On the same day Julian Aguon delivered Guam’s impassioned appeal, six Chamorro women traveled to New York — on their own dollar — to address the United Nations’ Special Political and Decolonization committee at the 73rd General Assembly. This is following November 2017, when the U.S. last voted against a U.N. resolution that would have formerly opened up the discussion of decolonization between the Chamorros and the federal government.

“We have to take matters into our own hands, and I don’t mean that in terms of violence, I mean that as a true revolution of our spirit, of our purpose. We have to be able to as a people begin to be more independent, begin to make more life choices that make us self-sufficient,” the tireless activist Victoria Leon Guerrero said. “If you are a self-determined person then no matter the verdict you are going to overcome these obstacles because your end goal is something you believe in.”

Davis maintains that he holds no animosity toward the Chamorros but does not think the pool of eligible voters in any government-sponsored election should be limited.

Victoria Leon Guerrero

“I firmly believe that the Chamorro people should have their shot at self-determination. I never have disputed that. I have always supported it, but they are a community within a community,” Davis said in a telephone interview from his home in Tucson. “They are part of a community of the U.S. citizen population of Guam and there is no reason why they should steer my and my decedents’ preferences when it comes to the relationship with the United States of America.”

 

While the plebiscite is not the Chamorros’ only recourse for self-determination, the lawsuit begs the question: if not through local legislation, then how?

 

Besides, Davis maintains, it is undeniable that the question of Guam ceding is important to everyone who calls Guam home including 44,000 Filipino, 11,800 white and 11,700 Chuukese residents, as well as thousands of Koreans, Japanese, and uncategorized Pacific Islanders.

“The government of Guam is not a Chamorro government, but a Guamanian government.
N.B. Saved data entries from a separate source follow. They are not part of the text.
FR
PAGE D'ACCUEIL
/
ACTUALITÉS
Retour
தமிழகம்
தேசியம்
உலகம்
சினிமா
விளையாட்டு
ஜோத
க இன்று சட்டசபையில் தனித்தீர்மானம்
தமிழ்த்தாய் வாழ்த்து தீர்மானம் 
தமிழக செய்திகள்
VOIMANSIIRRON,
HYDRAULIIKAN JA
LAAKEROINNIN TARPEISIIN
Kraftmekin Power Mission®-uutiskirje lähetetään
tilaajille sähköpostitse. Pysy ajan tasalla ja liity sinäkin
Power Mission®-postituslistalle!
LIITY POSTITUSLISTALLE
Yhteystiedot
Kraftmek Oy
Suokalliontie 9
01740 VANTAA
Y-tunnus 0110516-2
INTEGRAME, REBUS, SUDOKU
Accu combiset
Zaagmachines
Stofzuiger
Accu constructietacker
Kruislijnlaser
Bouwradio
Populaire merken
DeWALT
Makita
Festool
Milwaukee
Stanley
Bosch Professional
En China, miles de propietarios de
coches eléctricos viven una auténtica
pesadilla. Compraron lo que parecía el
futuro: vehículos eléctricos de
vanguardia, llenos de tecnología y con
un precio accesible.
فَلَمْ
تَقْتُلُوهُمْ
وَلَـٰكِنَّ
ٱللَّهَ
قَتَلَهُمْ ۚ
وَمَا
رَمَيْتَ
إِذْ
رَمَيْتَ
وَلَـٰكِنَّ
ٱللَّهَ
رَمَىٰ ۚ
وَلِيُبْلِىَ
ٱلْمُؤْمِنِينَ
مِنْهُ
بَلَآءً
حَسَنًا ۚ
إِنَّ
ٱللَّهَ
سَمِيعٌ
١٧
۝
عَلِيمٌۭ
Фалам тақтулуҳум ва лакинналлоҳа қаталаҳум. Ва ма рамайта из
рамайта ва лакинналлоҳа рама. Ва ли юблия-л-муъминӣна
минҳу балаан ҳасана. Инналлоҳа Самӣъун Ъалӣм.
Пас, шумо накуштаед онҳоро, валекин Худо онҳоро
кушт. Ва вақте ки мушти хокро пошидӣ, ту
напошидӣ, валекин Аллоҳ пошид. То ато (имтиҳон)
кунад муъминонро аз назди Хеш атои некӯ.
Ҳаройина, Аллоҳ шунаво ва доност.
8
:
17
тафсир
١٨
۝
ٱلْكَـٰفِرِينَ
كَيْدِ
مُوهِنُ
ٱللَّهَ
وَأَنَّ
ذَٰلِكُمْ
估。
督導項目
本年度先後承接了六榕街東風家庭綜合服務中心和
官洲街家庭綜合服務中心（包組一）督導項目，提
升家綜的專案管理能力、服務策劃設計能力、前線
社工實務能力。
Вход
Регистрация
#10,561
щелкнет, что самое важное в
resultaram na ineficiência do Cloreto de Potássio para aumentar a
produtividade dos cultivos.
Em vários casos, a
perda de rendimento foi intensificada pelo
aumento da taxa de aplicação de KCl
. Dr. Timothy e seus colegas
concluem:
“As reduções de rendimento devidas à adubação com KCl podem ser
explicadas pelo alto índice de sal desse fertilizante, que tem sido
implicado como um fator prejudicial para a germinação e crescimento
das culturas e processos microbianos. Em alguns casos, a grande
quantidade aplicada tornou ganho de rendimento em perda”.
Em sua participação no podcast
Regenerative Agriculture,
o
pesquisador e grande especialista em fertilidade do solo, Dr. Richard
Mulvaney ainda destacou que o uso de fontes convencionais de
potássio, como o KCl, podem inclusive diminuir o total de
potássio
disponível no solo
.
Guamanian self-determination and Chamorro self-determination can, and inevitably will, be pursued concurrently,” said Davis. “Let us not confuse the two, however, and let us treat them properly, as separate concepts."

At the Oct. 10 hearing, the panel tried to parse out whether the potential non-binding plebiscite holds political significance. "If this referendum is going to be communicated as the views of the people in it and nobody else, what is everybody else’s interest in it?" Berzon asked attorney Lucas Townsend, who is representing Davis.

“It has government action,” Townsend replied. “The results of the plebiscite will be communicated to the president, congress, and the secretary general of the United Nations and Guam will thereby be taking a position.”

Additionally, both Davis and the government of Guam acknowledge that what happens next is likely to determine the outcome of the pending lawsuit between the U.S. and the Chamorro Land Trust.

The appeals court is not baking from scratch and will not determine whether Davis was cut out of an important election nor is it likely to weigh in on how the Chamorro should decolonize. It is panel’s sole job to review whether “native inhabitant” collapses into a racial classification and whether that inhibits “the equal protection of the laws.”